IBM's Bet: Commerce Can Be Just as Big as Analytics

| About: International Business (IBM)

IBM on Monday is taking the wraps off a “smarter commerce” strategy that looks to integrate the parts of acquisitions such as Unica, Sterling Commerce and Coremetrics, wrap services around them and better target enterprises and midmarket companies selling to consumers.

The upshot: IBM is betting that commerce—the bridging of offline and online sales channels and the infrastructure that goes with it—can be a growth engine much like analytics was.

Another thread with the commerce move by IBM: The tech giant isn’t necessarily targeting chief information officers with wares. Instead, IBM is looking to pitch its commerce message to chief marketing officer, procurement chiefs and line of business executives. Yuchun Lee, former CEO of Unica and now vice president for enterprise marketing management at IBM, said two-thirds of the technology buying decisions in commerce are made by executives such as sales, marketing and procurement officers.

Big Blue’s strategy for targeting commerce was highlighted at IBM’s investor meeting last week. IBM CFO Mark Loughridge had mentioned commerce as a big market for the company.

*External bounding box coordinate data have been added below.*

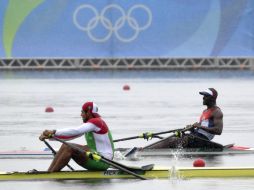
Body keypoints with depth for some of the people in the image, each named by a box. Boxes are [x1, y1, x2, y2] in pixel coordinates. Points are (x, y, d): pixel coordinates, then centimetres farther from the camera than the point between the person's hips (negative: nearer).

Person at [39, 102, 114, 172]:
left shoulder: (96, 122, -15)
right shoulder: (89, 123, 16)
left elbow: (75, 131, -26)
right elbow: (71, 135, 11)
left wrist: (54, 132, -28)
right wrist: (50, 136, 2)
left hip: (103, 161, -10)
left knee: (69, 148, -22)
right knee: (65, 146, -1)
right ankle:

According to IBM, the educated consumer has changed the dynamics for companies, which have seen their margin for error evaporate. Now the consumer has mobile devices, social networks and more information available on purchasing decisions. To reach those consumers, companies are going to need to be more analytical and use better tools that integrate sales with the supply chain. The buyer is in charge and sellers have to become more savvy and tap into the “feedback loop” that can make or break brands.

Lee said the company is focused on end-to-end integration and best practices. Indeed, IBM’s commerce packages also include acquired technologies from Netezza and SPSS, an analytics software company.

In a nutshell, IBM is making a big push into commerce similar to what it did for analytics. Like IBM’s push into analytics, Big Blue is throwing some bodies at the category. IBM said it will launch a consulting practice with 1,200 commerce experts as well as another 1,200 sales people. The IBM is also looking to form commerce communities to share best practices and data.

Among the key parts of IBM’s commerce push:

  • A consulting practice focused on commerce.
  • Analytics software designed to enable companies to monitor social media channels, tune marketing campaigns and organize sales efforts quickly.
  • Applications to automate personalized shopping and promotions online or via mobile devices.
  • A community effort dubbed IBM University as an ongoing resource for best practices.

On the surface, one could argue that IBM is merely wrapping together $2.5 billion in acquisitions over the last 18 months. That argument is probably valid to some degree. However, IBM is betting that it can leverage its retail customer base—the company has big share of point-of-sales systems at stores—into a more integrated effort. “Many last generation commerce solutions have missed the connection between online and offline sales,” said Lee.

Lee said that IBM’s competition in commerce is really best of breed software. The bet here is that Big Blue can integrate various commerce pieces and sell a suite delivered via cloud computing, on premise or on demand. Boil it down and you have the conventional IT tug of war between suites and best of breed. Some executives such as’s Marc Benioff pan the suite approach as tired. Benioff argues that APIs can make best of breed on demand services act as if they were integrated.

IBM’s promise is that by integrating parts ahead of time, targeting the consumer doesn’t require an IT project. IBM argues that commerce has been crushed by inventory backlogs, failed IT projects and inefficiencies. The company’s trial commerce clients include yogurt and water company Danone (OTCQX:DANOY), paper giant Kimberly-Clark (NYSE:KMB), distributor McKesson Medical (NYSE:MCK), Staples (NASDAQ:SPLS) and 1-800-Flowers to name a few.